The digitization process

The digitisation process introduces errors due to the illumination, the electronics and the optical distortion of the objective/detector unit. To remove the first two, the raw images need a correction for flatness and darkness. The current optical system consists of a BCi4 CMOS camera from C-Cam Vector International, with a 9mm by 7mm non-cooled Ibis 4 digital detector of 1280 by 1024 pixels of 7µm x 7µm, mounted on a Schneider Xenoplan telecentric 1:1 objective. This objective/detector unit creates a digital copy of the photographic plate of about 3620dpi. The digitization process is done in a step and stare mode.

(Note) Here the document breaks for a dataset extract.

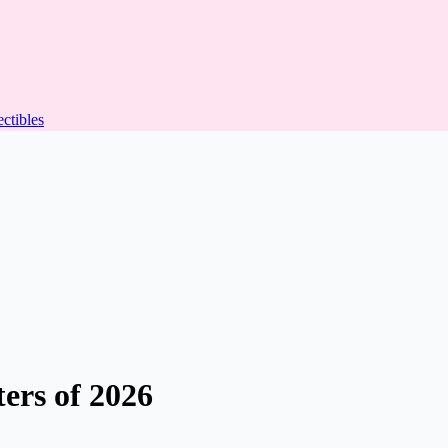
ectibles
ers of 2026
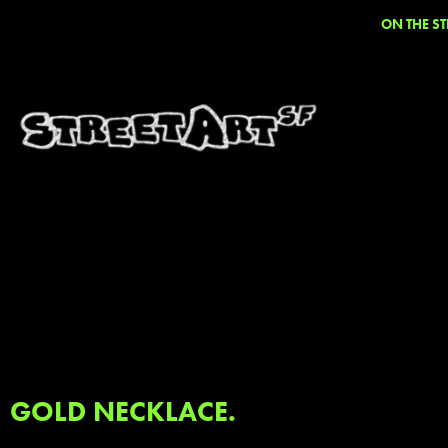
ON THE ST
GOLD NECKLACE.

Because the digital distortion of the current objective/detector unit rises to 3µm at a distance of 3.5mm from the optical axis, the digitization process uses increments of 5mm in both directions of the XY-table axes. As this optical distortion caused by the objective/detector unit of the digitiser is stable in time, the extracted plate positions can be corrected for this systematic error. Software was developed at the ROB for the automation of the step-and-stare digitization process, for the processing of the raw images, for the darkness and flatness of field corrections, for creating digital images in TIFF and FITS formats, and for the determination of the parameters of the correction model for the optical distortion caused by the objective/detector unit of the digitizer. Thanks to a partnership with the United States Naval Observatory (USNO), the ESPaCE project benefits from a large collection of high quality photographic plates of the planetary system that have been obtained between 1926 and 1998. In particular, it contains hundreds of observations of natural satellites of Mars, Jupiter and Saturn, the major targets of the today's space programs. The ROB digitisation facility will digitize all these photographic plates. The data will be used to provide new ephemeris kernels for these natural satellites. Thereafter, all data will be published in refereed journals and made accessible worldwide through a proper astrometric database.

References

De Cuyper J.-P., Winter L., de Decker G., Zacharias N., Pascu D., Arlot J.-E., Robert V., Lainey V., 2009, New Astrometric Reduction of the USNO Photographic Plates of Planetary Satellites, Astronomical Data Analysis Software and Systems XVIII ASP Conference Series, Vol. 411, proceedings of the conference held 2-5 November 2008 at Hotel Loews Le Concorde, Québec City, QC, Canada. Edited by David A. Bohlender, Daniel Durand, and Patrick Dowler. San Francisco: Astronomical Society of the Pacific, 275.